TQ2.5-14B-Sugarquill-v1
Property | Value |
---|---|
Parameter Count | 14.8B |
Model Type | Text Generation |
License | Apache-2.0 |
Base Model | arcee-ai/SuperNova-Medius |
Training Data | Erebus-87k, r_shortstories_24k |
What is TQ2.5-14B-Sugarquill-v1?
TQ2.5-14B-Sugarquill-v1 is an advanced language model specifically designed for creative writing and storytelling. Built upon the SuperNova-Medius architecture, this model has been fine-tuned on a carefully curated dataset of short stories, making it particularly adept at generating engaging prose with extended context handling capabilities.
Implementation Details
The model was trained for 2 epochs on approximately 18.7M tokens, utilizing rsLoRA training methodology on a 5x3090Ti workstation. It implements BF16 precision and uses the ChatML instruction format for interaction. Notable technical features include normalized punctuation and whitespace handling, with optimized training parameters using the paged_ademamix_8bit optimizer.

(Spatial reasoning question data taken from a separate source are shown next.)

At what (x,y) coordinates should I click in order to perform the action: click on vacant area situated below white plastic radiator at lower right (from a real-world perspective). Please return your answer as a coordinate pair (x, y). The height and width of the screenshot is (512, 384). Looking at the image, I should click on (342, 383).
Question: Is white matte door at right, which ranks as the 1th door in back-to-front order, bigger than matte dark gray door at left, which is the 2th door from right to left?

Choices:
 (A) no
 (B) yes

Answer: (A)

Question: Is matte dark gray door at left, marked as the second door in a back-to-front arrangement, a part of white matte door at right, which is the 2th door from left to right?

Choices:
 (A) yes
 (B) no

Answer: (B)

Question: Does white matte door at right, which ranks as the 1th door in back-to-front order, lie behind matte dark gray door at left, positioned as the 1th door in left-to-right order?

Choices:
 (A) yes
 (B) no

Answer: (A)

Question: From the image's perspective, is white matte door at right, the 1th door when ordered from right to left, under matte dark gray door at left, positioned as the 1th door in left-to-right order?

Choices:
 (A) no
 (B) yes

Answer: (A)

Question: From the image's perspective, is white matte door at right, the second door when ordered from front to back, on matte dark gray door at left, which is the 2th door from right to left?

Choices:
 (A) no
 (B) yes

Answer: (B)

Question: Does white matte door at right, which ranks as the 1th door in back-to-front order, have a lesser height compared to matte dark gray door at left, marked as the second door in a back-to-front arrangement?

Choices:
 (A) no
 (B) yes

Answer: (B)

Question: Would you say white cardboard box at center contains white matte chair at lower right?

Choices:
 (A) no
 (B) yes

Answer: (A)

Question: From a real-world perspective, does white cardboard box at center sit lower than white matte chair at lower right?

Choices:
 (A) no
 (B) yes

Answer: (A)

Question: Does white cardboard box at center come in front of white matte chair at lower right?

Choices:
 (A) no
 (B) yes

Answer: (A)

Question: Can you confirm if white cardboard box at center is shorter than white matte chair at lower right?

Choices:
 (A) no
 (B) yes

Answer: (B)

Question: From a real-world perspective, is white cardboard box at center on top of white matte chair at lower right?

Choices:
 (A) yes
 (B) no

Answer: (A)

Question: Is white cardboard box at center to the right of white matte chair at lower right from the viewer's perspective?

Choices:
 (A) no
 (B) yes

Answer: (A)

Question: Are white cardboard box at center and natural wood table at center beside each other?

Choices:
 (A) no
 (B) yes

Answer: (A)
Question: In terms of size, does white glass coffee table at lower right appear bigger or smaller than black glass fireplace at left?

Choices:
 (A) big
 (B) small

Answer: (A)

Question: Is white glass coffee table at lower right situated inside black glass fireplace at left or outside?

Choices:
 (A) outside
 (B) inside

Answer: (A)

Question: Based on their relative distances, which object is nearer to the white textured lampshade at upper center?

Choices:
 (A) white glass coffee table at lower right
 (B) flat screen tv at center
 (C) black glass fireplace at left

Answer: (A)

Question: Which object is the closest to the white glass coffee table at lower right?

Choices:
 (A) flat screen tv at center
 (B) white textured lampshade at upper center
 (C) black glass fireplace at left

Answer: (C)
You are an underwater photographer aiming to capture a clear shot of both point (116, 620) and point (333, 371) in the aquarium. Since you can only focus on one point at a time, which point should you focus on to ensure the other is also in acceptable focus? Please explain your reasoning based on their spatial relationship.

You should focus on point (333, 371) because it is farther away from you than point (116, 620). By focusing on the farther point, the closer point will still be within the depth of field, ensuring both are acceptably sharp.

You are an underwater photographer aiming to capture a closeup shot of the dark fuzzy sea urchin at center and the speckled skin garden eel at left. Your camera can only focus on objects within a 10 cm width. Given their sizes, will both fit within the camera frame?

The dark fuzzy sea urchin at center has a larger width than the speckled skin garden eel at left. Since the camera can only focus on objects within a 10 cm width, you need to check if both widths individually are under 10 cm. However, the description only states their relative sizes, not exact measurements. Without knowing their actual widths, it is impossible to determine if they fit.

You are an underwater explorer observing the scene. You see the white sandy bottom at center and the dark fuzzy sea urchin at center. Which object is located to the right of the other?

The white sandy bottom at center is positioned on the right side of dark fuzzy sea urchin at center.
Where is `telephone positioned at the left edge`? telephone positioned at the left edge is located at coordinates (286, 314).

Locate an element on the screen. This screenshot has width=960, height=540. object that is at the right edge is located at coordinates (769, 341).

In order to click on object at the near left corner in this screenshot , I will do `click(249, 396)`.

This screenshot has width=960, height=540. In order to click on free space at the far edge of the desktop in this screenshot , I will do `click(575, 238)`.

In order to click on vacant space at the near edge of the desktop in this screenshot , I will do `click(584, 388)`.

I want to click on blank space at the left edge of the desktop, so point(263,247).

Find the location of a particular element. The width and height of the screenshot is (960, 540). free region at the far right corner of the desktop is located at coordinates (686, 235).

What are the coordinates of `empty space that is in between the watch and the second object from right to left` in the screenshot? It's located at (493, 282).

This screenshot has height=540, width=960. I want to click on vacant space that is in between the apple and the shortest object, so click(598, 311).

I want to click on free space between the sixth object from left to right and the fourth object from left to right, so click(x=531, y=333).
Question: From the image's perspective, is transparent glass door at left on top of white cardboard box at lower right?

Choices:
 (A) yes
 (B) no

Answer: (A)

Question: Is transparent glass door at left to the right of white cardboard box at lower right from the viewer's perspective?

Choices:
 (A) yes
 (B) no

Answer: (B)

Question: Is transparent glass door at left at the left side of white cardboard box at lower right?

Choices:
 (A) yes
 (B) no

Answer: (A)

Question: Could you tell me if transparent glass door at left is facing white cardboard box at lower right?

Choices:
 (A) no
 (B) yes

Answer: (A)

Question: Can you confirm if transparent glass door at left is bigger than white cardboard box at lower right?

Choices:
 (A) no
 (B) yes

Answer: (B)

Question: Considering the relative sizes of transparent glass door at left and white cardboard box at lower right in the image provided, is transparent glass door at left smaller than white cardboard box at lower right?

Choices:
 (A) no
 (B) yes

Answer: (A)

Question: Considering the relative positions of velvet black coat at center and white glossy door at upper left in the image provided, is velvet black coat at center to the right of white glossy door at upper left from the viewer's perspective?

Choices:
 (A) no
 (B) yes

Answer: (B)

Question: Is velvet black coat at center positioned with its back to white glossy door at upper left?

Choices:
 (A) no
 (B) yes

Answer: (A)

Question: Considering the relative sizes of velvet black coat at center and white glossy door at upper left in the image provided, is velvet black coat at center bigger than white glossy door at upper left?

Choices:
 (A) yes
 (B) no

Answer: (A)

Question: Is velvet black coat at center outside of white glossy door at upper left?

- Advanced sampling configuration with Temperature 0.8, Min-P 0.05, and Top-A 0.3
- 8192 token context window
- Implements flash attention and gradient checkpointing
- Uses Axolotl training framework with Liger optimization kernels
Core Capabilities
- High-quality prose generation and storytelling
- Strong instruction following abilities
- Support for both roleplay and story writing
- Extended context handling for longer narratives
- Flexible deployment through chat mode or raw completion
Frequently Asked Questions
Q: What makes this model unique?
The model combines the prose capabilities of SuperNova-Medius with enhanced story-writing abilities, offering a larger context window and improved punctuation handling. It's specifically optimized for creative writing while maintaining strong instruction-following capabilities.
Q: What are the recommended use cases?
The model excels in creative writing scenarios, including story generation, roleplay interactions, and collaborative writing. It can be used both in chat mode for interactive writing and raw completion for direct story generation.